**Assignment**
For every line that contains the string "Superior", pull that line out of the material below.

**Records to process**
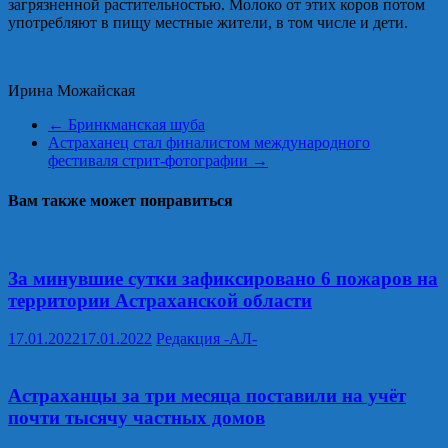
загрязненной растительностью. Молоко от этих коров потом
употребляют в пищу местные жители, в том числе и дети.
Ирина Можайская
←
Бринкманская шуба
Астраханец стал финалистом международного
фестиваля стрит-фотографии
→
Вам также может понравиться
За минувшие сутки зафиксировано 6 пожаров на
территории Астраханской области
17.01.2022
17.01.2022
Редакция -АЛ-
Астраханцы за три месяца поставили на учёт
почти тысячу частных домов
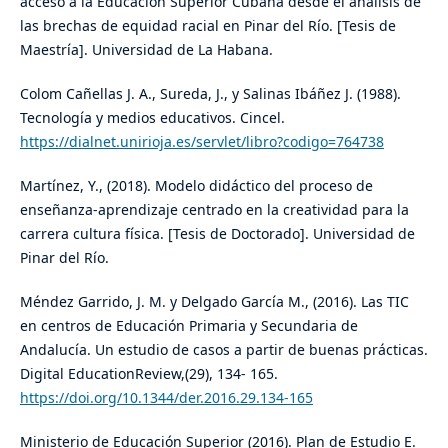
acceso a la Educación Superior Cubana desde el análisis de
las brechas de equidad racial en Pinar del Río. [Tesis de
Maestría]. Universidad de La Habana.
Colom Cañellas J. A., Sureda, J., y Salinas Ibáñez J. (1988).
Tecnología y medios educativos. Cincel.
https://dialnet.unirioja.es/servlet/libro?codigo=764738
Martínez, Y., (2018). Modelo didáctico del proceso de
enseñanza-aprendizaje centrado en la creatividad para la
carrera cultura física. [Tesis de Doctorado]. Universidad de
Pinar del Río.
Méndez Garrido, J. M. y Delgado García M., (2016). Las TIC
en centros de Educación Primaria y Secundaria de
Andalucía. Un estudio de casos a partir de buenas prácticas.
Digital EducationReview,(29), 134- 165.
https://doi.org/10.1344/der.2016.29.134-165
Ministerio de Educación Superior (2016). Plan de Estudio E.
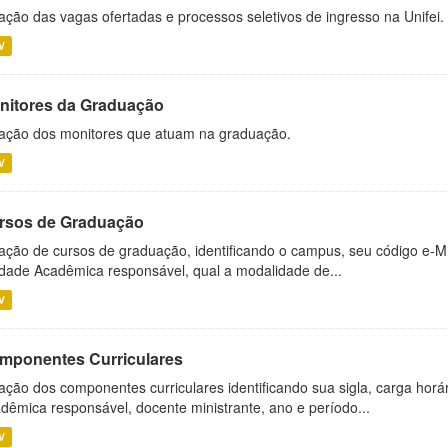
ação das vagas ofertadas e processos seletivos de ingresso na Unifei.
V
nitores da Graduação
ação dos monitores que atuam na graduação.
V
rsos de Graduação
ação de cursos de graduação, identificando o campus, seu código e-M
dade Acadêmica responsável, qual a modalidade de...
V
mponentes Curriculares
ação dos componentes curriculares identificando sua sigla, carga horá
dêmica responsável, docente ministrante, ano e período...
V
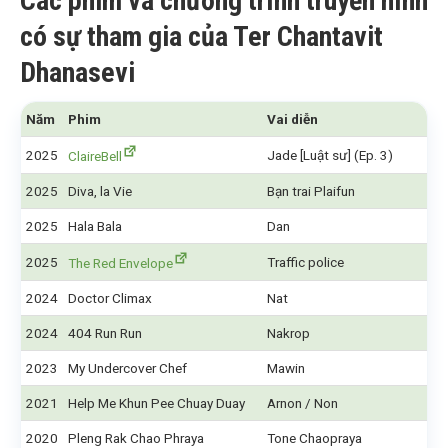
Các phim và chương trình truyền hình
có sự tham gia của Ter Chantavit
Dhanasevi
Năm
Phim
Vai diễn
2025
Jade [Luật sư] (Ep. 3)
ClaireBell
2025
Diva, la Vie
Bạn trai Plaifun
2025
Hala Bala
Dan
2025
Traffic police
The Red Envelope
2024
Doctor Climax
Nat
2024
404 Run Run
Nakrop
2023
My Undercover Chef
Mawin
2021
Help Me Khun Pee Chuay Duay
Arnon / Non
2020
Pleng Rak Chao Phraya
Tone Chaopraya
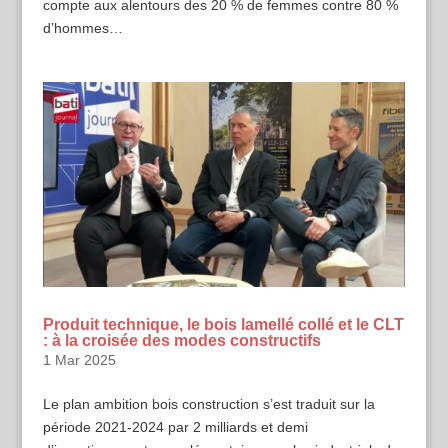
compte aux alentours des 20 % de femmes contre 80 %
d’hommes…
Produit technique, le bois lamellé collé et le CLT
: à la croisée des modes constructifs
1 Mar 2025
Le plan ambition bois construction s’est traduit sur la
période 2021-2024 par 2 milliards et demi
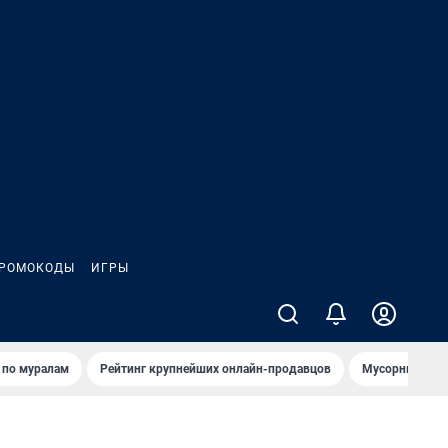
РОМОКОДЫ
ИГРЫ
т по мурaлaм
Рейтинг крупнейших онлайн-продавцов
Мусорный тех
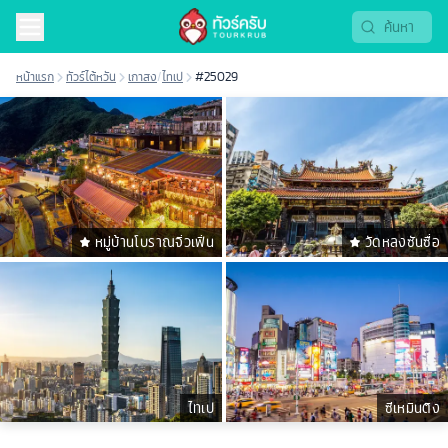
หน้าแรก
ทัวร์ไต้หวัน
เกาสง
/
ไทเป
#25029
หมู่บ้านโบราณจิ่วเฟิ่น
วัดหลงซันซื่อ
ไทเป
ซีเหมินติง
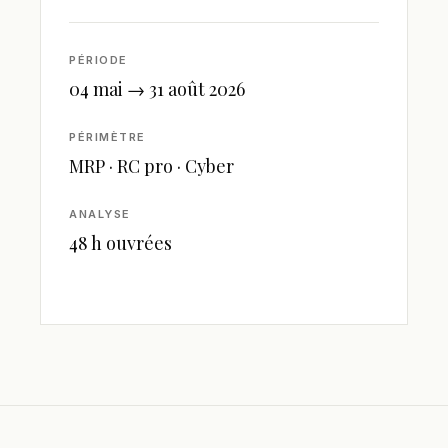
PÉRIODE
04 mai → 31 août 2026
PÉRIMÈTRE
MRP · RC pro · Cyber
ANALYSE
48 h ouvrées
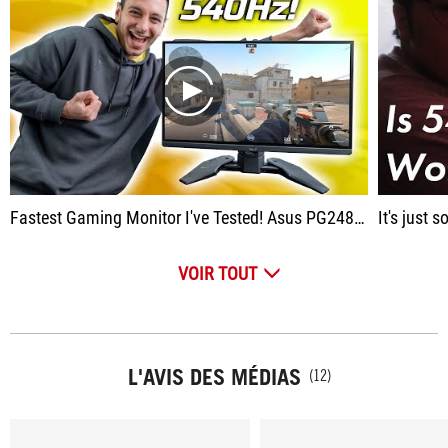
play
Fastest Gaming Monitor I've Tested! Asus PG248QP Review (540Hz E-TN)
It's just 
VOIR TOUT
L'AVIS DES MÉDIAS
(12)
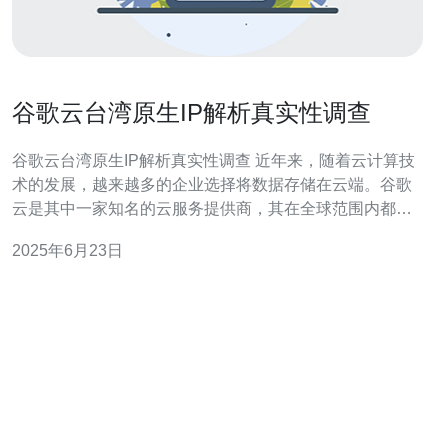
谷歌云台湾原生IP解析真实性调查
谷歌云台湾原生IP解析真实性调查 近年来，随着云计算技
术的发展，越来越多的企业选择将数据存储在云端。谷歌
云是其中一家知名的云服务提供商，其在全球范围内都拥
有多个数据中心，包括台湾。然而，有关谷歌云台湾原生
2025年6月23日
IP解析真实性的疑问一直存在。 本次调查旨在探究谷歌云
在台湾的IP解析是否真实，是否符合谷歌云在该地区的实
际部署情况。我们将从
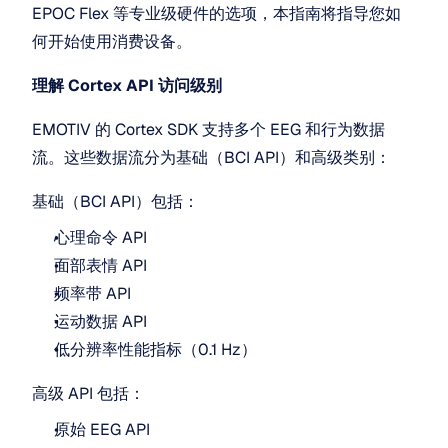
EPOC Flex 等专业级硬件的选项，本指南将指导您如
何开始使用消费设备。
理解 Cortex API 访问级别
EMOTIV 的 Cortex SDK 支持多个 EEG 和行为数据
流。这些数据流分为基础（BCI API）和高级类别：
基础（BCI API）包括：
心理命令 API
面部表情 API
频率带 API
运动数据 API
低分辨率性能指标（0.1 Hz）
高级 API 包括：
原始 EEG API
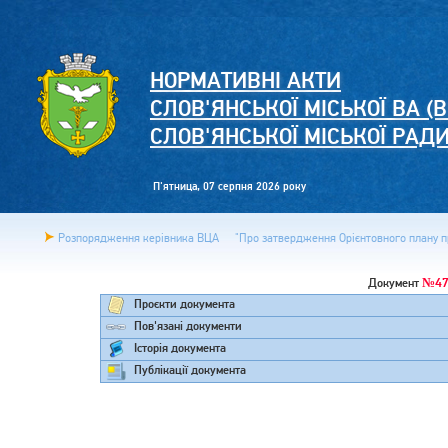
НОРМАТИВНІ АКТИ
СЛОВ'ЯНСЬКОЇ МІСЬКОЇ ВА (В
СЛОВ'ЯНСЬКОЇ МІСЬКОЇ РАД
П'ятница, 07 серпня 2026 року
Розпорядження керівника ВЦА
"Про затвердження Орієнтовного плану пр
№4
Документ
Проєкти документа
Пов'язані документи
Історія документа
Публікації документа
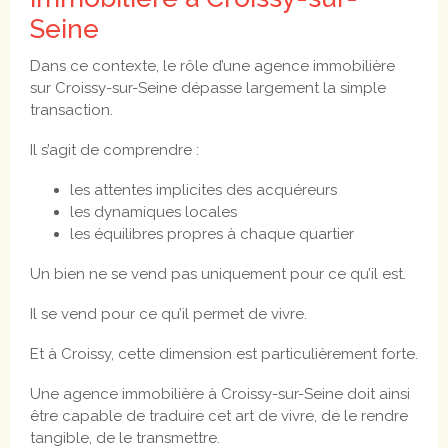
Seine
Dans ce contexte, le rôle d’une agence immobilière
sur Croissy-sur-Seine dépasse largement la simple
transaction.
Il s’agit de comprendre :
les attentes implicites des acquéreurs
les dynamiques locales
les équilibres propres à chaque quartier
Un bien ne se vend pas uniquement pour ce qu’il est.
Il se vend pour ce qu’il permet de vivre.
Et à Croissy, cette dimension est particulièrement forte.
Une agence immobilière à Croissy-sur-Seine doit ainsi
être capable de traduire cet art de vivre, de le rendre
tangible, de le transmettre.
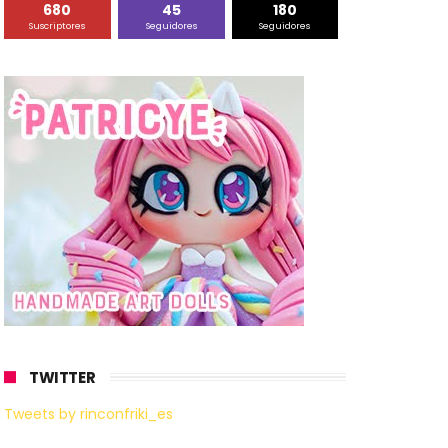
680
45
180
Suscriptores
Seguidores
Seguidores
TWITTER
Tweets by rinconfriki_es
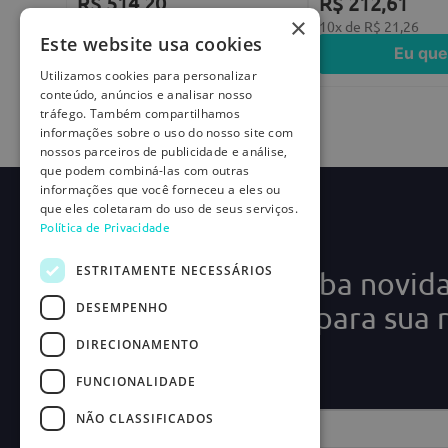
R$
514
,
20
R$
212
,
61
×
10
x de
R$
51
,
42
Este website usa cookies
10
x de
R$
21
,
26
Eu quero
Eu que
Utilizamos cookies para personalizar
conteúdo, anúncios e analisar nosso
tráfego. Também compartilhamos
informações sobre o uso do nosso site com
nossos parceiros de publicidade e análise,
que podem combiná-las com outras
informações que você forneceu a eles ou
que eles coletaram do uso de seus serviços.
Política de Privacidade
ESTRITAMENTE NECESSÁRIOS
Cadastre-se e receba novid
DESEMPENHO
ofertas exclusivas para sua 
DIRECIONAMENTO
médica!
FUNCIONALIDADE
NÃO CLASSIFICADOS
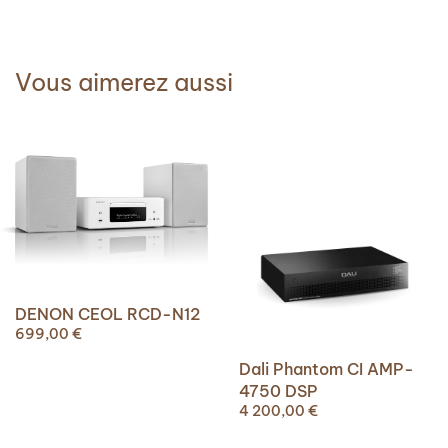
Vous aimerez aussi
DENON CEOL RCD-N12
699,00
€
Dali Phantom CI AMP-
4750 DSP
4 200,00
€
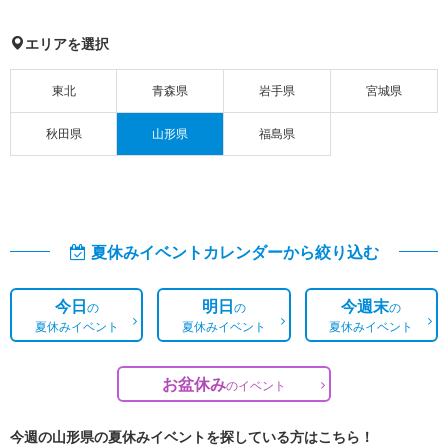
エリアを選択
東北
青森県
岩手県
宮城県
秋田県
山形県
福島県
夏休みイベントカレンダーから絞り込む
今日
明日
今週末
の
の
の
夏休みイベント
夏休みイベント
夏休みイベント
お盆休み
の
イベント
今週の山形県の夏休みイベントを探している方はこちら！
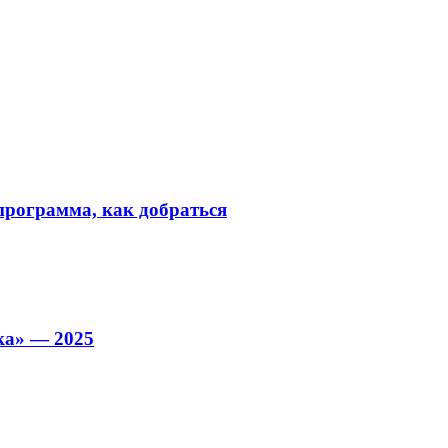
 программа, как добраться
ка» — 2025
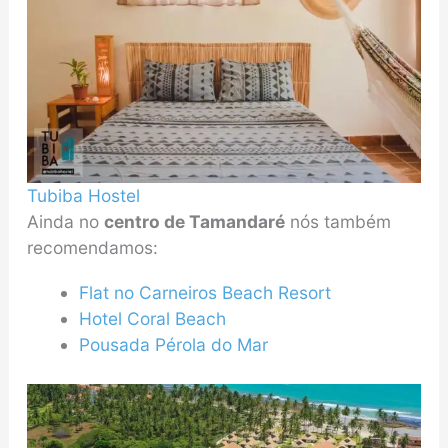
Tubiba Hostel
Ainda no
centro de Tamandaré
nós também
recomendamos:
Flat no Carneiros Beach Resort
Hotel Coral Beach
Pousada Pérola do Mar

**The completed task**
acceso a la Educación Superior Cubana desde el análisis de
Ministerio de Educación Superior (2016). Plan de Estudio E.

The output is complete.